ECLI:NL:RBDHA:2024:17856
Rechtbank Den Haag
- Eerste aanleg - enkelvoudig
- Rechtspraak.nl
Niet-ontvankelijkheid van asielaanvraag door niet tijdig indienen van beroep
In deze zaak heeft de Rechtbank Den Haag, zittingsplaats Utrecht, op 29 oktober 2024 uitspraak gedaan in een bestuursrechtelijke procedure betreffende een asielaanvraag. Eiser, vertegenwoordigd door mr. C.M.G.M. Raafs, heeft beroep ingesteld tegen de minister van Asiel en Migratie, omdat deze niet tijdig had beslist op zijn aanvraag voor een verblijfsvergunning asiel voor bepaalde tijd. De rechtbank heeft vastgesteld dat partijen geen zitting nodig achtten en het onderzoek heeft gesloten zonder verdere behandeling.
De rechtbank overweegt dat indien een bestuursorgaan niet tijdig beslist, de betrokkene eerst een ingebrekestelling moet indienen. Eiser betwist dat de beslistermijn geldig is verlengd door het besluit WBV 2023/3, dat sinds 27 januari 2023 van kracht is en de beslistermijnen voor asielaanvragen verlengt. Eiser stelt dat hij niet prematuur in gebreke heeft gesteld en verzoekt de rechtbank om het beroep gegrond te verklaren.
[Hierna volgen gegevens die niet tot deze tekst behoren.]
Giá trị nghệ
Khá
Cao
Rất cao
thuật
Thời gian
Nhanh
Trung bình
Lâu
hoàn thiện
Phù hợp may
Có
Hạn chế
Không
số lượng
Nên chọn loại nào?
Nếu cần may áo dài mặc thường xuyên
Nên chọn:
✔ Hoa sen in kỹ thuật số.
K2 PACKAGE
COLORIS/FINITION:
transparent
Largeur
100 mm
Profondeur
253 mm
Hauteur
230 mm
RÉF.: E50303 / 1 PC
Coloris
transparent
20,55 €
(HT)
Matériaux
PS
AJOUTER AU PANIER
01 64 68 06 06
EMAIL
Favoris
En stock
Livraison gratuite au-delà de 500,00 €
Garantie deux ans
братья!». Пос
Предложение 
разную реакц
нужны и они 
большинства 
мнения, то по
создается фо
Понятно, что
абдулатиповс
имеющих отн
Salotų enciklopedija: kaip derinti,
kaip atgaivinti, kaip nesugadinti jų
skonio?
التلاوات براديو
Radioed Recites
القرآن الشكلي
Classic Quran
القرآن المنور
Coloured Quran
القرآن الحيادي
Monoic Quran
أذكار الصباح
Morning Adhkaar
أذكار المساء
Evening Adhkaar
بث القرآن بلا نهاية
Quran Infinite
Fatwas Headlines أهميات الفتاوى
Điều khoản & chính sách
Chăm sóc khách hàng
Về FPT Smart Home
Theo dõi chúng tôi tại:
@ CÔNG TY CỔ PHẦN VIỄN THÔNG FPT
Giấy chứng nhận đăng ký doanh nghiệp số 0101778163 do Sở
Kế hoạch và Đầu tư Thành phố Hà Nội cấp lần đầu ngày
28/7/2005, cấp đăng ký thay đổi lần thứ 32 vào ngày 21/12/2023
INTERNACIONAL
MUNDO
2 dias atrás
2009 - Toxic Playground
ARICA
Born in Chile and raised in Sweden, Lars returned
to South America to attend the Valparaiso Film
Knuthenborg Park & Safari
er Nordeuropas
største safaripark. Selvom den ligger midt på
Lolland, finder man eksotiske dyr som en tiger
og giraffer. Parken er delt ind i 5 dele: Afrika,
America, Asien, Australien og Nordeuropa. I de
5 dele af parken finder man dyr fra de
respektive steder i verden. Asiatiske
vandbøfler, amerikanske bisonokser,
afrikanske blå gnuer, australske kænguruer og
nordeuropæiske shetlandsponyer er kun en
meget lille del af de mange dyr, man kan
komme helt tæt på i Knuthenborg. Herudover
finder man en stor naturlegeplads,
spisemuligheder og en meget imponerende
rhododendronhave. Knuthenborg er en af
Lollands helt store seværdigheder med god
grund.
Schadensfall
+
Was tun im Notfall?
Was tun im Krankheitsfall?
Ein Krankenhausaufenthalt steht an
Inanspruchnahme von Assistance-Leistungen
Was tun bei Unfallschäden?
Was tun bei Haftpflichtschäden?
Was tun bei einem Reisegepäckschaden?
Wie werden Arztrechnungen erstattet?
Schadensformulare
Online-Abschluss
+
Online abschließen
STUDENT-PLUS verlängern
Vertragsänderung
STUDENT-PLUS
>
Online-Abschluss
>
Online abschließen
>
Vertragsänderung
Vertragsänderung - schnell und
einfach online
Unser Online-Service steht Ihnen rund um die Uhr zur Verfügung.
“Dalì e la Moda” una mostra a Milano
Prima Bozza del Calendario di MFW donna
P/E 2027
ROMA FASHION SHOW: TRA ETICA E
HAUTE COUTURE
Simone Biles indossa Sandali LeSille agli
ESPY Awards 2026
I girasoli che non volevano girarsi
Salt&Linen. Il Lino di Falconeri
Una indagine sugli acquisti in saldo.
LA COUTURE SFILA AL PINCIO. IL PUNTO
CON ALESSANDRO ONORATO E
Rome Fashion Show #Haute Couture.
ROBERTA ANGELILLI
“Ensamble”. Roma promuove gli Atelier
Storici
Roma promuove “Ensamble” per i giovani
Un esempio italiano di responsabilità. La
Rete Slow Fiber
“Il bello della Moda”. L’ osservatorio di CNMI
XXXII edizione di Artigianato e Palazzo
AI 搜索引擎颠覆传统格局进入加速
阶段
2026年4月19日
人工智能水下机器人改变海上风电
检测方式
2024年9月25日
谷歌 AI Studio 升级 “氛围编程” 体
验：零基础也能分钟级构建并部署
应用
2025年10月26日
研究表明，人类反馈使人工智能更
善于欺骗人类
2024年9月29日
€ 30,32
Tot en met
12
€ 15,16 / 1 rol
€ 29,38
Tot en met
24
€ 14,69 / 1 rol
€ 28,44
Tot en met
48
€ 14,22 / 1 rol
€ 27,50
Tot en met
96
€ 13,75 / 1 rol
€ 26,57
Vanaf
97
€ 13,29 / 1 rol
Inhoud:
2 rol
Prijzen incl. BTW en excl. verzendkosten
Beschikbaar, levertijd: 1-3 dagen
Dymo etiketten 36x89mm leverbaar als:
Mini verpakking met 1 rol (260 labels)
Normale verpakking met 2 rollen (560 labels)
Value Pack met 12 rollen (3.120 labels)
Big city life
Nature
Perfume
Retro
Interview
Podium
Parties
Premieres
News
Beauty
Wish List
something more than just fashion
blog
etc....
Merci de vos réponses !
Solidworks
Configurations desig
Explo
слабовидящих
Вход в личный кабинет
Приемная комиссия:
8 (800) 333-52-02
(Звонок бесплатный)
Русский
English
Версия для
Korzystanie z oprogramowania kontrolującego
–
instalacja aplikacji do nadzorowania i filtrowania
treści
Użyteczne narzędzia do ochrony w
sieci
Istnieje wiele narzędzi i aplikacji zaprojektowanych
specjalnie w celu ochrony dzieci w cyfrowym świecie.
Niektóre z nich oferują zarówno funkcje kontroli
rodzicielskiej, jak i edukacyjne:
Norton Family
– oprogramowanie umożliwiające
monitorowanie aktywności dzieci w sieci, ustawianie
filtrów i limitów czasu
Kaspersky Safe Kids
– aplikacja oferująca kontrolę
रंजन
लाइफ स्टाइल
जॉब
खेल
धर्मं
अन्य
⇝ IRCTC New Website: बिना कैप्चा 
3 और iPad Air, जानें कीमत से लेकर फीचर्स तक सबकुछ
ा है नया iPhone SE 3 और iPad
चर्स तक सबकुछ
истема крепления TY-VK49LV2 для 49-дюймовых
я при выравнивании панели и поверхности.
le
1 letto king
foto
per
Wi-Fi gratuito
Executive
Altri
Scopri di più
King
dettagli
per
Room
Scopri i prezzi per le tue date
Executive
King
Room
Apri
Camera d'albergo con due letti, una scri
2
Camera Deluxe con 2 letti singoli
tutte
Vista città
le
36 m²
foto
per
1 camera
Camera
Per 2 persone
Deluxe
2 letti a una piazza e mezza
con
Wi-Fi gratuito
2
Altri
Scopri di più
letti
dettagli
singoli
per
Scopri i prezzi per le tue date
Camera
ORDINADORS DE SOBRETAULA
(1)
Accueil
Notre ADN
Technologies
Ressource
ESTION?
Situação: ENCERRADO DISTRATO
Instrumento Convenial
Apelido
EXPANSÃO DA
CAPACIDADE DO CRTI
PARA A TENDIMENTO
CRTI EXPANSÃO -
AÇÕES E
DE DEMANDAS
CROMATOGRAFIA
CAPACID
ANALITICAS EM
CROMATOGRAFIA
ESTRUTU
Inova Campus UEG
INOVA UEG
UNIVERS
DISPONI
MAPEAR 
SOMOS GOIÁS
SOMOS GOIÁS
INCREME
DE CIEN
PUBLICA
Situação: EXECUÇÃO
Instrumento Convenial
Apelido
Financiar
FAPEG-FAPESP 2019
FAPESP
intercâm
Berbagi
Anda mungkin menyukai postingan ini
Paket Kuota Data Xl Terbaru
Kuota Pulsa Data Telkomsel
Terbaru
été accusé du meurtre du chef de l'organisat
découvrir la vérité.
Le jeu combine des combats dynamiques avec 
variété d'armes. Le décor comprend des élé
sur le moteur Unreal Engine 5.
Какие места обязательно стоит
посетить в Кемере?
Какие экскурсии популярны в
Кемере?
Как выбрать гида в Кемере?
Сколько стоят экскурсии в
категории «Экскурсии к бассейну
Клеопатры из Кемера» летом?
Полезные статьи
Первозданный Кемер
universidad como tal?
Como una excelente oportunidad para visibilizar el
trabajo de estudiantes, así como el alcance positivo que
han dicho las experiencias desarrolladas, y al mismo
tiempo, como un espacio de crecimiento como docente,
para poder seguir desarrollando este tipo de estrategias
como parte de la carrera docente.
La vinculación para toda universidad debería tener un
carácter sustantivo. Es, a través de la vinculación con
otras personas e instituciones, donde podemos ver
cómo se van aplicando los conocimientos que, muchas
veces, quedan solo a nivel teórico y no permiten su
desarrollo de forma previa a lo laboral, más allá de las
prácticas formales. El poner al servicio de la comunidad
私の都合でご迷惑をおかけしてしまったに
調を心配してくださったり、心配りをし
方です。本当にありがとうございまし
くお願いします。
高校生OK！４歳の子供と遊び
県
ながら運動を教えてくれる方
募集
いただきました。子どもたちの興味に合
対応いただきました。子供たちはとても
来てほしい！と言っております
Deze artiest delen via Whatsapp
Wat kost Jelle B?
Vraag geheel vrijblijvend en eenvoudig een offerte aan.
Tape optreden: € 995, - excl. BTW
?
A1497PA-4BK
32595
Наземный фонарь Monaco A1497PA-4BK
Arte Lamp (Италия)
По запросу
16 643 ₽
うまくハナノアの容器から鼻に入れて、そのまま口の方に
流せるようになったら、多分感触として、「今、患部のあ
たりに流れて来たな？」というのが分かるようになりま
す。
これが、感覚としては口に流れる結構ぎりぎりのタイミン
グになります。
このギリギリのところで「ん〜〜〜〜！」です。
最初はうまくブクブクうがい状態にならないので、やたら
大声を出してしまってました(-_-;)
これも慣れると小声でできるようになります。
De rechtbank volgt het standpunt van eiser niet en verwijst naar een eerdere uitspraak van 16 februari 2024, waarin is geoordeeld dat de verlenging van de beslistermijn door de WBV 2023/3 geldig is. Aangezien de asielaanvraag van eiser onder deze regeling valt, is de ingebrekestelling te vroeg ingediend. Hierdoor is niet voldaan aan de voorwaarden voor het indienen van beroep wegens niet tijdig beslissen. De rechtbank verklaart het beroep niet-ontvankelijk en ziet geen aanleiding voor een proceskostenveroordeling.